Santa Maria Llena de Gracia
“Radical Women” Latin American Art, 1960-1985 at the Brooklyn Museum
I just lamented the modesty of a MoMA show for its portrayal of a Latin American artist, so I applaud the Brooklyn Museum for the scope of Radical Women: Latin American Art, 1960-1985, on display until July 22. The show is massive, far larger than you initially suspect, but better too ambitious than too narrow in scope. Though it covers a lot of ground, it never rambled; and while it took me across a quarter century in the history of a dozen countries, it is never freewheeling. At times biting, at times tongue-in-cheek, and at times sickening, it is always defiant—and how could it not be? These “radical women” found their voices within a machismo culture, often under dictatorial rule.

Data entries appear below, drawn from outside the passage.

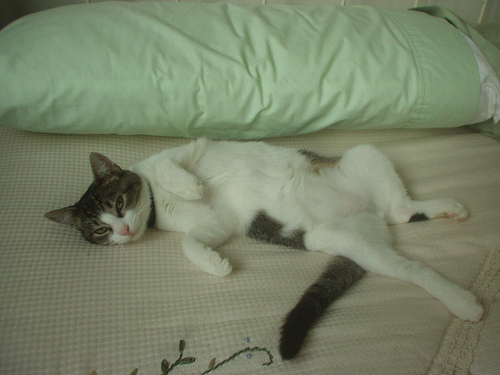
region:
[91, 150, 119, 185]
a cats ear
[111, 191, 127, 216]
a cats eye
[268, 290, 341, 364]
a cats tail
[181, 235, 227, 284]
the front right paw of a cat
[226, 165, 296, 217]
the belly of a cat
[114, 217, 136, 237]
the nose of a cat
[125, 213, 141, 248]
the mouth of a cat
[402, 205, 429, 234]
a black spot on a cat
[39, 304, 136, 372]
a pink and white blanket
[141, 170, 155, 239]
a cats collar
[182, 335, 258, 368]
green decorative stitch on sheet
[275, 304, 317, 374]
black tip of cat's tail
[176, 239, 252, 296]
cat's white paw on sheet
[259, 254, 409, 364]
long black cat's tail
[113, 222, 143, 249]
soft pink nose on cat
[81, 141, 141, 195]
brown ear on cat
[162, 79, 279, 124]
wrinkles in green pillow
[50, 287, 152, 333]
pattern on brown and white sheet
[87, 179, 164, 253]
beautiful doe shaped eyes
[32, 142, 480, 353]
large cat laying on bed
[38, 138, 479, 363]
a brown and white cat laying on the bed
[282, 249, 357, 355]
a brown tail laying on the bed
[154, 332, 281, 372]
embroidery on the comforter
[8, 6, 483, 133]
a green pillowcase covering the pillow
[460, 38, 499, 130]
the pillow sticking out from the end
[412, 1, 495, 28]
the wall next to the bed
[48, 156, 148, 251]
the head of the kitty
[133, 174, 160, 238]
the collar on the cat's neck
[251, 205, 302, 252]
a brown spot on the kitty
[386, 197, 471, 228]
a foot on the kitty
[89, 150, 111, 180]
a cats left ear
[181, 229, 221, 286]
a cats front right paw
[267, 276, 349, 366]
a cats black tail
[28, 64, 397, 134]
a green pillow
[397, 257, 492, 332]
a back right foot of a cat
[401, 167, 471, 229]
back left foot of a cat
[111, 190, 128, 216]
the eye of a cat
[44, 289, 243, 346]
a pink and white blanket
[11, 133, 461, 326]
grey and white cat is laying on bed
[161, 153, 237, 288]
cat has white feet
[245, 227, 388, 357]
cat has grey and black tail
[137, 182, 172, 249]
cat wearing black collar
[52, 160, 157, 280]
cat has green eyes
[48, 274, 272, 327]
bed spread has small checkered pattern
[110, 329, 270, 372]
part of the bedspread is embroidered with leaves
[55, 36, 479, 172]
light green pillow is behind cat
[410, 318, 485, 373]
decorative trim on bed spread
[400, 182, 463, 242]
cat has black spot on one foot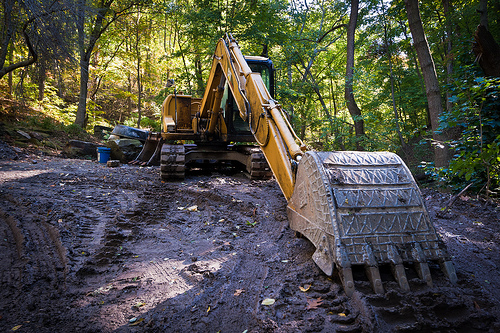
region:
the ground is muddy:
[129, 196, 280, 327]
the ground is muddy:
[174, 194, 333, 316]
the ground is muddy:
[171, 157, 241, 304]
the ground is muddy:
[144, 260, 241, 331]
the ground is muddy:
[156, 243, 218, 324]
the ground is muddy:
[188, 259, 242, 319]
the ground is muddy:
[174, 228, 254, 315]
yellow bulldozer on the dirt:
[137, 28, 472, 305]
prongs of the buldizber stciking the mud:
[331, 250, 468, 300]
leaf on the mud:
[260, 290, 276, 307]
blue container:
[91, 138, 110, 163]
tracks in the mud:
[63, 196, 117, 259]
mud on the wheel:
[158, 146, 183, 176]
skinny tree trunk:
[393, 5, 463, 165]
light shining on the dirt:
[146, 261, 183, 291]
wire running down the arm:
[226, 48, 275, 155]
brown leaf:
[303, 295, 326, 312]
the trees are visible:
[111, 76, 434, 127]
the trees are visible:
[189, 100, 467, 167]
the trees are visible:
[139, 8, 361, 85]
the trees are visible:
[161, 11, 490, 150]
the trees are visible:
[76, 5, 214, 84]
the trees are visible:
[297, 0, 432, 50]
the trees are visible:
[304, 73, 404, 113]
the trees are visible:
[287, 3, 407, 105]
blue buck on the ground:
[90, 140, 117, 170]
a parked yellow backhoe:
[150, 26, 468, 301]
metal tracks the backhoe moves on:
[153, 136, 273, 177]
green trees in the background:
[275, 6, 498, 186]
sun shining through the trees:
[89, 18, 204, 91]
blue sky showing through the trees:
[291, 3, 414, 53]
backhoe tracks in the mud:
[90, 180, 185, 293]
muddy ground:
[26, 180, 215, 332]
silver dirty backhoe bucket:
[286, 147, 469, 303]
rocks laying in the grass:
[12, 122, 60, 144]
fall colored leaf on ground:
[303, 294, 321, 311]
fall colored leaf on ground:
[255, 295, 272, 307]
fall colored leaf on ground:
[219, 238, 230, 247]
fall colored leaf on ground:
[202, 303, 218, 316]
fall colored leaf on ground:
[458, 190, 475, 205]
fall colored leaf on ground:
[181, 197, 198, 209]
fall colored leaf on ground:
[185, 202, 198, 211]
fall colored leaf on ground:
[232, 284, 253, 296]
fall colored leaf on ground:
[58, 176, 72, 183]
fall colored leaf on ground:
[293, 277, 309, 293]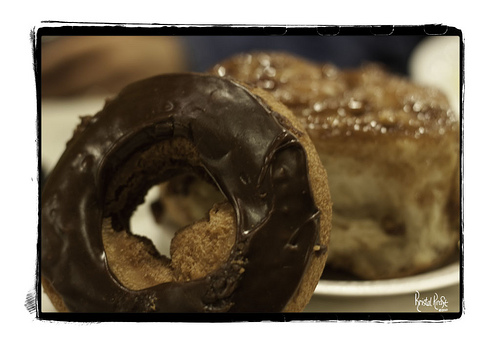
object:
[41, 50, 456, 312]
two donuts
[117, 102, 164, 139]
glazed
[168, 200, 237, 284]
bulge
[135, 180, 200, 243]
hole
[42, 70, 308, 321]
frosting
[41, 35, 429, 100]
arm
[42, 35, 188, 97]
hand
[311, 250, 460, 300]
plate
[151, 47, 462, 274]
cinnamon bun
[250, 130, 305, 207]
swirl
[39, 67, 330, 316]
donut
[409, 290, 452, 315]
name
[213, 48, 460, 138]
glaze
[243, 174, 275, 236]
chocolate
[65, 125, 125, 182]
light reflecting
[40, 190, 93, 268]
chocolate frosting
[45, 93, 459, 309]
table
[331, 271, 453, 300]
edge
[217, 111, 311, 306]
bumps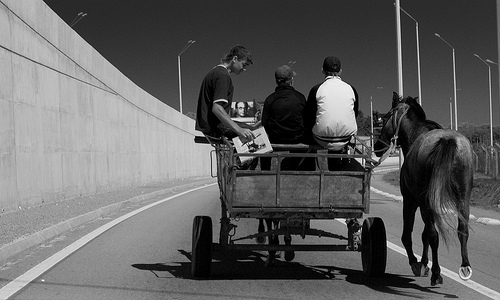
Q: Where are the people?
A: In the wagon.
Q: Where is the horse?
A: Next to the wagon.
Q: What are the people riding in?
A: A horse drawn vehicle.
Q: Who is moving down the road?
A: People in the cart.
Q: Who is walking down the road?
A: A horse.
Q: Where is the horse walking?
A: Beside the vehicle.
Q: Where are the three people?
A: In a vehicle.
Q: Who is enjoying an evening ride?
A: Three people in a cart.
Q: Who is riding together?
A: Three friends.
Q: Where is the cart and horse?
A: On the road.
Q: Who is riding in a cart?
A: Three people.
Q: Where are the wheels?
A: On the cart.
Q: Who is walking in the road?
A: A horse.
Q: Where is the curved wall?
A: Beside the road.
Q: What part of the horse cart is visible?
A: The back.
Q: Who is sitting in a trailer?
A: Three people.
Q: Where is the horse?
A: Walking in the road.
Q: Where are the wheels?
A: Under the trailer.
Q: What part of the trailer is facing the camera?
A: The back.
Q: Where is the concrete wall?
A: Next to the road.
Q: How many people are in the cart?
A: 3.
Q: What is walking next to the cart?
A: Another horse.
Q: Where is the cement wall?
A: On the far left of the photo.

While I don’t encourage generalizations about Latin America (like the ones I just made), they did help me approach this exhibition, especially when faced with so many unfamiliar names (I only recognized four artists out of the one hundred twenty on display), and while you certainly will not emerge from the galleries with a detailed understanding of the individual art histories from Venezuela to Chile, the show manages to avoid generalities by allowing each artist her own space.
Sylvia Salazar Simpson, Sylvia Salazar Simpson, 1970s
Often the space allotted is not of a physical nature, but rather of an auditory one, as the exhibition’s greatest and most surprising success is in its presenting and mingling of sound clips. One of the two entrances (the one you would enter through if you came directly from the lobby) has you issue straight on to the foot of a video recording of Victoria Santa Cruz, an Afro-Peruvian poet, as she and a chorus of performers chant—her staccato speech punctuated by unison shouts of “Negra!,” recalling the abuse a black woman shoulders in a country to where her ancestors were shipped unwillingly.

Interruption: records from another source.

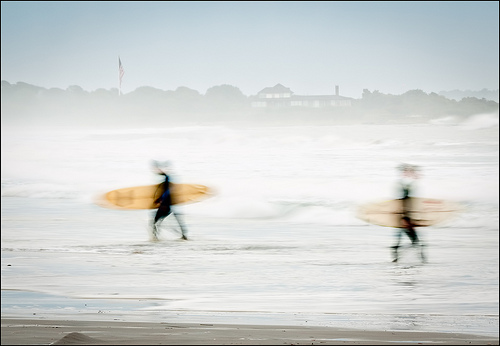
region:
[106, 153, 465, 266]
Two people with surfboard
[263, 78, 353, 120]
Buildings near the sea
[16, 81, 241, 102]
Lot of trees near the sea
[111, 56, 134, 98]
A flag with metal post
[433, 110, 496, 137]
Waves in the sea water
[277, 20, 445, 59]
A blue color sky with clouds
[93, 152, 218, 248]
A person walking with surfboard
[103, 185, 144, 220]
Light yellow color of the surfboard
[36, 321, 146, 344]
Wet sand near the sea water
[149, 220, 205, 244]
Legs of the person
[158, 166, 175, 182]
the head of a person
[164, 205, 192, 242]
the leg of a person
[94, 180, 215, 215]
a yellow surfboard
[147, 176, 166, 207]
the arm of a person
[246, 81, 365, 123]
a building on the beach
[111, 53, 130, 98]
a gray flag pole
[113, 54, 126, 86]
a flag on the pole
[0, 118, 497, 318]
water on the shore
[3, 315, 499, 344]
a brown sandy beach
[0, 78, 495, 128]
rocky bluffs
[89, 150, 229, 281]
This is a person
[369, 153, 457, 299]
This is a person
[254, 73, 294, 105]
This is a building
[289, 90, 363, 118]
This is a building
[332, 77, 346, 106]
This is a chimney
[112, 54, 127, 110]
This is a flag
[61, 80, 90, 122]
This is a tree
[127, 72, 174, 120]
This is a tree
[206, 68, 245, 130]
This is a tree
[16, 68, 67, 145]
This is a tree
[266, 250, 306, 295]
part of a shore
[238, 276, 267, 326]
edge of a shore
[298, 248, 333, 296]
part fo a water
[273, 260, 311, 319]
part of a shpore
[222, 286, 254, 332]
edge of a shore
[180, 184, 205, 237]
part of a board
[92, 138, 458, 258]
two surfers walking in ocean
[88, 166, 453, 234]
two surfboards being carried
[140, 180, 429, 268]
black wetsuits of surfers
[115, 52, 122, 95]
flag on flagpole in background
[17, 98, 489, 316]
ocean waters on beach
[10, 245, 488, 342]
sand of the beach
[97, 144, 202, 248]
surfer on left side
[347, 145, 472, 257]
surfer on right side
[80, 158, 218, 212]
yellow surfboard being carried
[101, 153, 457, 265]
two surfers on beach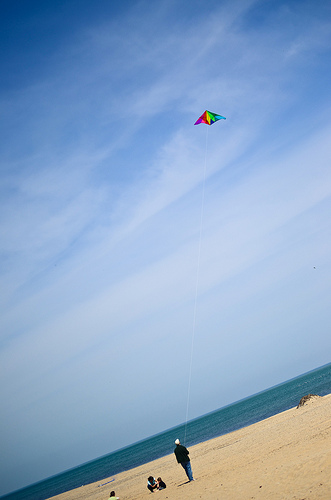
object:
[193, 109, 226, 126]
colorful kite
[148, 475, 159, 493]
woman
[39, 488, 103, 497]
sand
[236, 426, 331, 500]
ground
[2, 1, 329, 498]
blue sky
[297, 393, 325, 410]
hill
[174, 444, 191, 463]
jacket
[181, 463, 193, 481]
blue jeans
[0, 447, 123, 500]
water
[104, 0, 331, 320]
air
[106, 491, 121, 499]
person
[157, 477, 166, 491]
child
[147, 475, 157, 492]
child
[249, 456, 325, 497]
sand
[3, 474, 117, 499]
beach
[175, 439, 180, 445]
hat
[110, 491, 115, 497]
kite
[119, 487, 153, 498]
ground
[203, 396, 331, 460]
shore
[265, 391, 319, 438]
sand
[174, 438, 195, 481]
man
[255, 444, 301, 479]
beach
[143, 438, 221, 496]
beach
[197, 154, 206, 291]
string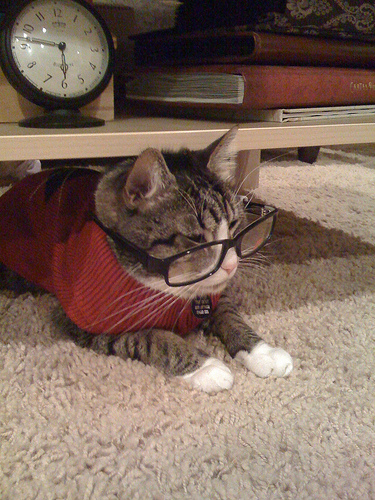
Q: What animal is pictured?
A: A house cat.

This video, which is placed subtly but significantly, brings the marginal to the fore, but mingles it with the universal, as to the right of the door is Teresa Burga’s recording of her heartbeat, reminiscent of a muffled sonogram, human vitality pulsing through the static of machinery. Hearing Santa Cruz overlaid with Burga (who is also Peruvian) calls to mind words from the last exhibition I saw in this space, in which Sojourner Truth wonders if her blackness precludes her femininity. “Ain’t I a woman?" she allegedly asked, echoing Shakespeare (albeit in reference to a different sort of persecution): “If you prick us, do we not bleed?”

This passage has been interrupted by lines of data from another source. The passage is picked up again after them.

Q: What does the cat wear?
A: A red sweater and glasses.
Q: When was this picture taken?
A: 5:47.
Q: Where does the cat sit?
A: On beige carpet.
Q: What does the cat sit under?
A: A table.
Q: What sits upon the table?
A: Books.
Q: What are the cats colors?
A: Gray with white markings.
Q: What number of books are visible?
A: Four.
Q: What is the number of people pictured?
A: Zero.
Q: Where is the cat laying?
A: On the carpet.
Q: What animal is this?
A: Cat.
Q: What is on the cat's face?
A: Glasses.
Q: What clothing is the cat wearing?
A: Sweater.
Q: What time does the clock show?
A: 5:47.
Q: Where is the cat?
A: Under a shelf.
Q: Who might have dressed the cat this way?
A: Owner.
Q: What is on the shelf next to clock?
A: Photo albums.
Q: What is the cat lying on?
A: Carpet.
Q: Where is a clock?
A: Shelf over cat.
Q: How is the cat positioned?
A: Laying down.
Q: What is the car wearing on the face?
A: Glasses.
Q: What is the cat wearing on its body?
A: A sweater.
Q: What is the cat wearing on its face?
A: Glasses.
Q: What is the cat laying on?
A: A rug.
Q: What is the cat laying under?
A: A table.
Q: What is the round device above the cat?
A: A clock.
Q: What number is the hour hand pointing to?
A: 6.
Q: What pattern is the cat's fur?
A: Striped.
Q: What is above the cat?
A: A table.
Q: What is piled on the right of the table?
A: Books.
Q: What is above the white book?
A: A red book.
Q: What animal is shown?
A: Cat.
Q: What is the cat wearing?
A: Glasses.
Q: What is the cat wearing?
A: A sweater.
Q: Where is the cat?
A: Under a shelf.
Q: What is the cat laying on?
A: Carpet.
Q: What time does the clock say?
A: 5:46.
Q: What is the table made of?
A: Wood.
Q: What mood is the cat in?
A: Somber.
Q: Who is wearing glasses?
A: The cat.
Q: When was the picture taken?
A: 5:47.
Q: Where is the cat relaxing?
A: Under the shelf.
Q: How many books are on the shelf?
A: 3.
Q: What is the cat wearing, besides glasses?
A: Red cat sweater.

These two works together set up an essential relationship between the individual and the human, asking us if there is a way to honor both simultaneously. This is certainly relevant in the context of Latin America, as its history is fraught with the struggle between internal factions, as well as between the colonizers and the colonized. It is an achievement of this show that the answer is certainly yes.
But here we are five paragraphs in and I have only discussed the first two works– a testament to how badly we need a show like this, as much of this content is new to museum goers and is deserving of particular attention. Here is where I recommend that you make two trips to the Brooklyn Museum to give this show its due (or at the very least break for a long lunch and come back) because the two sections of this exhibition are too much to take in at one visit and different enough in tone that your visit might benefit from a mental break.
The first section is conspicuously (but appropriately) set up in the triangular gallery space surrounding the Sackler Center for Feminist Art’s Dinner Party. Initially I was skeptical of this decision, wondering what light Judy Chicago would shed on the art of women living under dictatorships and military juntas, but it gradually became clear to me that the themes presented in these galleries were in line with the Dinner Party’s: motherhood, identity, the public and the private—in other words, universal themes of womanhood. It wasn’t until moving on to the galleries to the left of the elevators (far from the glow of Chicago’s second wave feminist paradise) that the (often bracing, chilling, and upsetting) art works pertaining to the political histories of Latin America were exhibited.
Sound, however, is the common link across these rooms. Part two begins Catholic and confessional as the echoes of young voices reciting their Hail Marys (santamariallenadegracia) ebbs and flows around you as Gloria Camiruaga’s footage of prepubescent girls licking popsicles is displayed high on the wall. The tone of illicit eroticism and exploitation is laid for the next galleries, which focus on the political violence done to women under dictatorship. To say this gallery is physically disturbing, often eliciting shudders, is to communicate its power and effectiveness. Particularly poignant is the work of Ana Mendieta, who sought political asylum from Cuba in the 1960s under Operation Peter Pan in order to escape the Castro regime. Her infamous untimely death, surrounded by rumors that her husband, American artist Carl Andre, pushed her out a window, serves as a disturbing reminder that the dangers facing women know no political borders.
But even if you don’t get this far in the exhibition, any visit (even if you walk through after “David Bowie Is”) will serve as an important reminder of the voices we hardly ever hear, the Hail Marys uttered privately behind closed bedroom doors.